Your Little Piece of Heaven--or Hell Whether your investment in a home overseas is rewarding or an unbearable albatross depends on how much advance work you do.
By Michael V. Copeland

(Business 2.0) – It's every surfer's dream to own a stretch of beach in front of some great surfing spot. Matt Sumner found his while cruising Nicaragua's southern Pacific coast. Sumner wants to keep the exact location of that special break a secret--he is, after all, a surfer. But he says it overlooks a sandy beach and peeling A-frame waves. And it could be his for $13,500.

Back home in the cold fog of San Francisco, Sumner, a photographer, decided he had to have it. "I fell in love with the place," he says. "All everyone kept talking about that day on the boat was buying land before it was all gone." Sumner wired the money for the property to the skipper of the boat, who doubles as a surf tour guide and Nicaraguan real estate agent. "It's dicey buying land in Nicaragua, but I figured the guy wasn't going to rip me off," Sumner says. More than two years later, though, Sumner still didn't have the title to his piece of beach, and he wondered if he would ever see his money again.
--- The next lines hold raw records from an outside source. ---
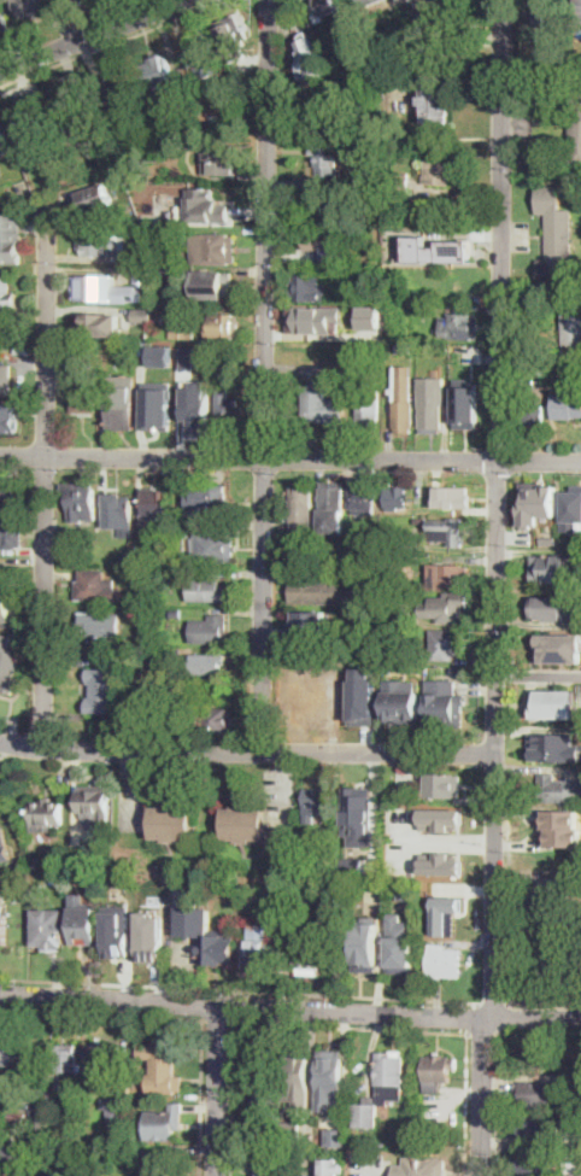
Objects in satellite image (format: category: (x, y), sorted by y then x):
building: (84, 0)
building: (404, 0)
building: (71, 1)
building: (424, 1)
building: (367, 2)
building: (463, 2)
building: (30, 7)
building: (548, 7)
building: (325, 8)
building: (466, 20)
building: (4, 24)
building: (235, 28)
road: (92, 34)
road: (116, 43)
building: (236, 45)
building: (203, 59)
building: (310, 60)
building: (573, 62)
building: (162, 87)
building: (119, 88)
building: (436, 101)
building: (215, 104)
building: (76, 109)
building: (214, 117)
building: (575, 125)
building: (31, 128)
building: (171, 135)
building: (3, 138)
building: (328, 153)
building: (220, 160)
building: (438, 172)
building: (115, 177)
building: (401, 181)
building: (88, 183)
building: (96, 199)
building: (141, 203)
building: (332, 205)
building: (207, 207)
building: (10, 238)
building: (555, 240)
building: (101, 241)
building: (318, 241)
building: (430, 247)
building: (214, 249)
building: (144, 252)
building: (372, 259)
building: (164, 269)
building: (144, 275)
building: (214, 285)
building: (104, 288)
building: (306, 288)
building: (6, 294)
building: (98, 308)
building: (143, 314)
building: (369, 316)
building: (318, 319)
building: (160, 320)
building: (104, 322)
building: (572, 323)
building: (461, 326)
building: (224, 327)
building: (11, 330)
building: (183, 334)
building: (404, 348)
building: (445, 349)
building: (161, 355)
building: (541, 368)
building: (355, 372)
road: (265, 375)
building: (6, 379)
building: (205, 379)
building: (84, 395)
building: (121, 402)
building: (431, 403)
building: (466, 403)
building: (158, 405)
building: (324, 406)
building: (567, 406)
building: (403, 407)
building: (228, 408)
building: (195, 412)
building: (369, 412)
building: (531, 413)
building: (11, 423)
road: (290, 454)
road: (45, 474)
building: (396, 495)
building: (363, 497)
building: (332, 498)
building: (450, 498)
building: (8, 500)
building: (217, 500)
building: (81, 501)
building: (537, 502)
building: (155, 506)
building: (302, 506)
building: (571, 508)
building: (119, 513)
building: (449, 531)
building: (11, 534)
building: (549, 536)
building: (214, 548)
building: (138, 553)
building: (387, 558)
building: (125, 559)
building: (3, 570)
building: (544, 572)
building: (174, 575)
building: (373, 576)
building: (448, 576)
building: (96, 586)
road: (496, 588)
building: (208, 591)
building: (322, 591)
building: (542, 605)
building: (449, 607)
building: (4, 608)
building: (175, 612)
building: (100, 624)
building: (308, 626)
building: (210, 629)
building: (445, 645)
building: (559, 648)
building: (385, 653)
building: (337, 655)
building: (208, 664)
building: (8, 665)
road: (538, 674)
building: (103, 691)
building: (337, 692)
building: (307, 701)
building: (403, 701)
building: (555, 701)
building: (445, 703)
building: (150, 705)
building: (363, 706)
building: (217, 720)
building: (555, 746)
road: (7, 751)
road: (246, 751)
park: (13, 779)
building: (443, 786)
building: (559, 790)
building: (400, 793)
building: (95, 802)
building: (316, 804)
building: (359, 814)
building: (47, 816)
building: (560, 818)
building: (441, 821)
building: (172, 823)
building: (244, 824)
building: (565, 836)
building: (3, 844)
building: (38, 862)
building: (441, 863)
building: (353, 865)
building: (124, 881)
building: (407, 890)
building: (446, 913)
building: (83, 920)
building: (3, 925)
park: (544, 928)
building: (48, 929)
building: (127, 933)
building: (150, 936)
building: (206, 937)
building: (366, 943)
building: (401, 944)
building: (258, 947)
building: (313, 955)
building: (445, 962)
road: (238, 987)
road: (544, 1001)
road: (491, 1002)
road: (290, 1008)
road: (180, 1016)
road: (503, 1016)
road: (472, 1017)
road: (218, 1019)
road: (350, 1026)
road: (483, 1031)
building: (536, 1053)
building: (8, 1055)
building: (67, 1058)
building: (103, 1059)
building: (312, 1065)
building: (163, 1068)
building: (438, 1072)
building: (263, 1074)
building: (331, 1078)
building: (577, 1079)
building: (382, 1089)
road: (217, 1090)
building: (535, 1094)
road: (232, 1097)
road: (465, 1103)
road: (497, 1103)
building: (116, 1109)
building: (20, 1116)
parking lot: (443, 1116)
building: (166, 1123)
building: (576, 1123)
building: (292, 1128)
building: (537, 1128)
building: (52, 1135)
building: (333, 1136)
building: (381, 1144)
building: (15, 1153)
building: (159, 1162)
building: (572, 1163)
building: (273, 1166)
building: (533, 1166)
building: (331, 1167)
building: (422, 1167)

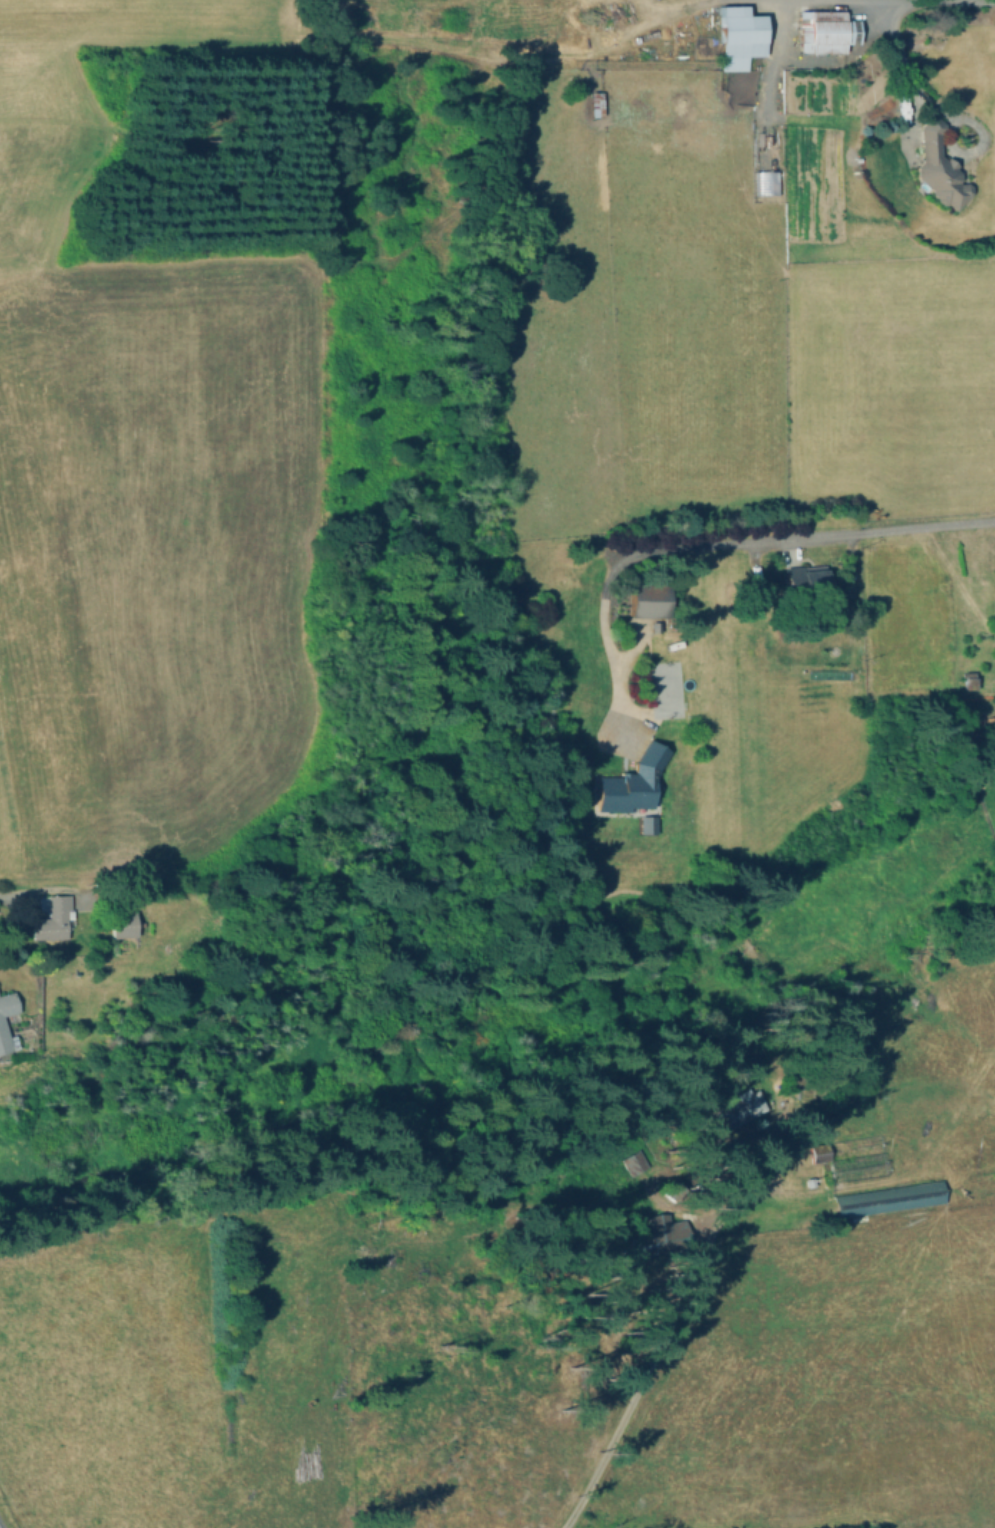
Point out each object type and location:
road: (220, 12)
building: (823, 31)
building: (737, 37)
road: (768, 69)
road: (911, 75)
building: (596, 104)
building: (940, 167)
building: (766, 187)
road: (828, 534)
road: (622, 561)
building: (807, 581)
building: (649, 600)
road: (636, 655)
road: (614, 666)
building: (969, 680)
park: (664, 688)
building: (632, 783)
building: (646, 823)
road: (12, 895)
building: (55, 918)
building: (124, 925)
building: (3, 1025)
building: (737, 1109)
building: (851, 1158)
building: (629, 1161)
building: (890, 1198)
building: (663, 1240)
road: (652, 1348)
In the postvacation glow, who hasn't dreamed about owning a piece of a charming village in Provence or that mountain retreat in Bali? But buying property abroad--whether it's an empty lot on the Panamanian coast or a 17th-century Tuscan villa--isn't for the faint of heart. Nonetheless, if you aren't averse to risk or some serious legwork, you can invest in your own international hideaway as a second home or an income-generating rental. Here's what you need to do to pull it off.

Pick your spot.

That sounds obvious, but you have to know whether you really want to return to the same place year after year, especially if it's at the end of a 10-hour flight and three hours of moon-crater road. "I'd live six months in a place if I could, or go back four or five times at a minimum," recommends Roger Gallo, a Panama resident and the founder of EscapeArtist.com, an international real estate website. Learn the language and make sure you're comfortable with the culture. Remember, today's weak dollar buys less overseas, so you may fare better in Argentina, Brazil, Central America, and the "wild East" emerging markets of Croatia, Hungary, and Romania. There are also values in recession-racked nations like Indonesia and Singapore.

Analyze the market.

Knowing which way real estate prices are headed is nearly impossible. It's even tougher when your money will be invested thousands of miles away. Think about who will buy your property a decade from now. Is the country producing a growing middle class full of potential buyers? Then think about the current income stream. Are you buying into a fading trend? You'll know you are if nearby homes are going unrented. In a popular tourist spot, you should expect to rent your property 25 weeks of the year at healthy enough rates to net a 5 percent annual return. But even places where rents are rock-bottom can be good deals. On the Croatian coast, where a four-bedroom villa on the beach goes for $1,500 a week in the high season (compared with $4,800 for a Tuscan villa of similar size), you'll probably make your money on the rapid appreciation of the property. That's happened on the southwest coast of Turkey, where vacation-home prices have surged 15 percent annually for the past couple of years.

Get a lawyer.

The restrictions and requirements for foreigners owning property vary from country to country. Gringos can't own Mexican real estate within 60 miles of the border and 30 miles of the coast unless a bank holds the title in trust. The Indonesian government makes it easier for foreigners to lease land in Bali for 30 years than to buy it outright. If the title of French property is held by an offshore company, taxes are 3 percent of the property value, but taxes are only 1 percent if you hold the title in your own name (but then you are subject to a Napoleonic inheritance law that gives preference to your children rather than your spouse). In short, get a lawyer in the country in which you want to buy, preferably in the specific locale. Make sure he speaks a language you are unquestionably fluent in--like English--so you'll understand all the subtleties.

Expect to shell out more.

Closing costs, for instance, are typically much higher than in the United States, where they average about 3 percent. They can go as high as 11 percent in Italy and 20 percent in Bermuda (though there are other tax incentives there). If you're going to rent out your house, consider the cost of having a property manager and staff, and what that will eat up from your proceeds. And there are other fees you may not anticipate. In Costa Rica, for example, you'll need to hire someone to keep out squatters, who have the right to occupy a portion of your land unless they are evicted within three months.

Know how to bring your dollars home.

Before you put money in, find out how you can get it out. Many developing countries have currency controls that limit repatriation of rent payments or sale proceeds. Worse, some governments are prone to devaluations that quickly erode the value of bank accounts full of rupiah or pesos. That's one reason Panama is attractive: Transactions are conducted in U.S. dollars. In the Bahamas, another favorite, after you register your investment with the central bank, you're allowed to take out that amount, plus any appreciation, in U.S. dollars.

Sumner, the surfer, didn't get far enough to worry about the endgame. He never got his property. "I felt like I had chased a dream like a fool," he says. To his relief, his money was eventually returned, minus only a $20 service fee. Did he learn anything from the experience? It's hard to know. He's too busy right now looking for his little piece of paradise.